To get data in the order want it in we can sort it ourselves. The sort_values() method is handy for this

In [None]:
countries_reviewed.sort_values('len')

It's possible to convert a column of one type into another wherever such a conversion makes sense by using the astype() function

In [None]:
wine_reviews.points.astype('float')

Entries missing values are given the value NaN, short for "Not a Number". For technical reasons these NaN values are always of the float64 dtype.

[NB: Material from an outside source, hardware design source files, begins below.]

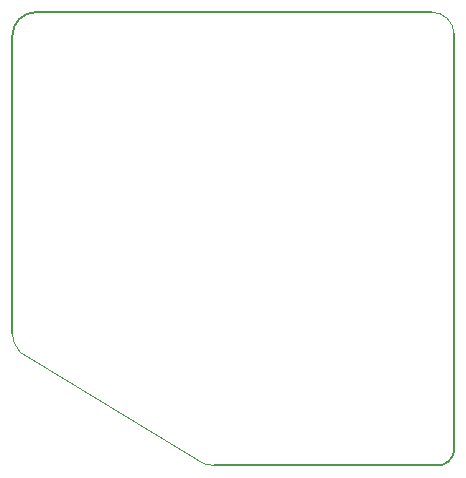
<source format=gbr>
%TF.GenerationSoftware,KiCad,Pcbnew,7.0.6*%
%TF.CreationDate,2023-07-29T21:44:08+03:00*%
%TF.ProjectId,cat-toy-stm-c0,6361742d-746f-4792-9d73-746d2d63302e,rev?*%
%TF.SameCoordinates,Original*%
%TF.FileFunction,Profile,NP*%
%FSLAX46Y46*%
G04 Gerber Fmt 4.6, Leading zero omitted, Abs format (unit mm)*
G04 Created by KiCad (PCBNEW 7.0.6) date 2023-07-29 21:44:08*
%MOMM*%
%LPD*%
G01*
G04 APERTURE LIST*
%TA.AperFunction,Profile*%
%ADD10C,0.100000*%
%TD*%
%TA.AperFunction,Profile*%
%ADD11C,0.200000*%
%TD*%
G04 APERTURE END LIST*
D10*
X203399999Y-70800000D02*
G75*
G03*
X201500000Y-68997371I-1899999J-100000D01*
G01*
X166643963Y-97756037D02*
X181690886Y-106945486D01*
X166000000Y-96150000D02*
G75*
G03*
X166643963Y-97756037I2200000J-50000D01*
G01*
X181690886Y-106945486D02*
G75*
G03*
X183090000Y-107380000I1309114J1745486D01*
G01*
D11*
X168000000Y-69000000D02*
G75*
G03*
X166000000Y-71000000I0J-2000000D01*
G01*
X202000000Y-107381782D02*
G75*
G03*
X203400000Y-106250000I0J1431782D01*
G01*
X203400000Y-96650000D02*
X203400000Y-106250000D01*
X183090000Y-107380000D02*
X202000000Y-107381782D01*
X166000000Y-71000000D02*
X166000000Y-96150000D01*
X201500000Y-68997371D02*
X168000000Y-69000000D01*
X203400000Y-81600000D02*
X203400000Y-70800000D01*
X203400000Y-96650000D02*
X203400000Y-81600000D01*
M02*

</source>
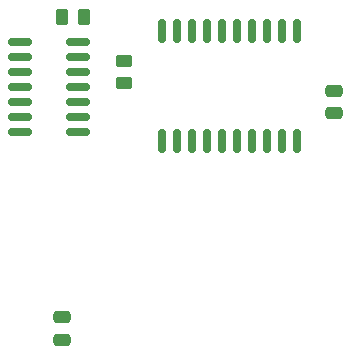
<source format=gbr>
%TF.GenerationSoftware,KiCad,Pcbnew,(6.0.1)*%
%TF.CreationDate,2022-05-14T12:38:18+08:00*%
%TF.ProjectId,SDISK2_ESP,53444953-4b32-45f4-9553-502e6b696361,rev?*%
%TF.SameCoordinates,Original*%
%TF.FileFunction,Paste,Top*%
%TF.FilePolarity,Positive*%
%FSLAX46Y46*%
G04 Gerber Fmt 4.6, Leading zero omitted, Abs format (unit mm)*
G04 Created by KiCad (PCBNEW (6.0.1)) date 2022-05-14 12:38:18*
%MOMM*%
%LPD*%
G01*
G04 APERTURE LIST*
G04 Aperture macros list*
%AMRoundRect*
0 Rectangle with rounded corners*
0 $1 Rounding radius*
0 $2 $3 $4 $5 $6 $7 $8 $9 X,Y pos of 4 corners*
0 Add a 4 corners polygon primitive as box body*
4,1,4,$2,$3,$4,$5,$6,$7,$8,$9,$2,$3,0*
0 Add four circle primitives for the rounded corners*
1,1,$1+$1,$2,$3*
1,1,$1+$1,$4,$5*
1,1,$1+$1,$6,$7*
1,1,$1+$1,$8,$9*
0 Add four rect primitives between the rounded corners*
20,1,$1+$1,$2,$3,$4,$5,0*
20,1,$1+$1,$4,$5,$6,$7,0*
20,1,$1+$1,$6,$7,$8,$9,0*
20,1,$1+$1,$8,$9,$2,$3,0*%
G04 Aperture macros list end*
%ADD10RoundRect,0.150000X-0.150000X0.875000X-0.150000X-0.875000X0.150000X-0.875000X0.150000X0.875000X0*%
%ADD11RoundRect,0.250000X0.475000X-0.250000X0.475000X0.250000X-0.475000X0.250000X-0.475000X-0.250000X0*%
%ADD12RoundRect,0.250000X-0.262500X-0.450000X0.262500X-0.450000X0.262500X0.450000X-0.262500X0.450000X0*%
%ADD13RoundRect,0.150000X0.825000X0.150000X-0.825000X0.150000X-0.825000X-0.150000X0.825000X-0.150000X0*%
%ADD14RoundRect,0.250000X0.450000X-0.262500X0.450000X0.262500X-0.450000X0.262500X-0.450000X-0.262500X0*%
G04 APERTURE END LIST*
D10*
%TO.C,U2*%
X133985000Y-82865000D03*
X132715000Y-82865000D03*
X131445000Y-82865000D03*
X130175000Y-82865000D03*
X128905000Y-82865000D03*
X127635000Y-82865000D03*
X126365000Y-82865000D03*
X125095000Y-82865000D03*
X123825000Y-82865000D03*
X122555000Y-82865000D03*
X122555000Y-92165000D03*
X123825000Y-92165000D03*
X125095000Y-92165000D03*
X126365000Y-92165000D03*
X127635000Y-92165000D03*
X128905000Y-92165000D03*
X130175000Y-92165000D03*
X131445000Y-92165000D03*
X132715000Y-92165000D03*
X133985000Y-92165000D03*
%TD*%
D11*
%TO.C,C3*%
X114129891Y-109017292D03*
X114129891Y-107117292D03*
%TD*%
D12*
%TO.C,R4*%
X114145113Y-81666781D03*
X115970113Y-81666781D03*
%TD*%
D13*
%TO.C,U5*%
X115505000Y-91440000D03*
X115505000Y-90170000D03*
X115505000Y-88900000D03*
X115505000Y-87630000D03*
X115505000Y-86360000D03*
X115505000Y-85090000D03*
X115505000Y-83820000D03*
X110555000Y-83820000D03*
X110555000Y-85090000D03*
X110555000Y-86360000D03*
X110555000Y-87630000D03*
X110555000Y-88900000D03*
X110555000Y-90170000D03*
X110555000Y-91440000D03*
%TD*%
D14*
%TO.C,R5*%
X119380000Y-87272500D03*
X119380000Y-85447500D03*
%TD*%
D11*
%TO.C,C2*%
X137160000Y-89850000D03*
X137160000Y-87950000D03*
%TD*%
M02*

</source>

Pandas provides some methods specific to missing data. To select NaN entries you can use pd.isnull() (or its companion pd.notnull()). This is meant to be used thusly

In [None]:
wine_reviews[pd.isnull(wine_reviews.country)]

In [None]:
wine_reviews['region_2'] = wine_reviews.region_2.fillna('Unknown')

In [None]:
# checking to see if all the null values for region_2 has gone

wine_reviews[pd.isnull(wine_reviews.region_2)]

In [None]:
wine_reviews['country'] = wine_reviews.country.fillna('Unknown')

In [None]:
# checking to see if all the null values for region 2 has gone

wine_reviews[pd.isnull(wine_reviews.country)]

In [None]:
wine_reviews['country'] = wine_reviews.country.replace('Unknown', 'Invalid')

In [None]:
wine_reviews.loc[wine_reviews.country == 'Invalid']

The first function we'll introduce here is rename(), which lets you change index names and/or column names. For example, to change the points column in our dataset to score, we would do

In [None]:
wine_reviews.rename(columns = {'points':'score'})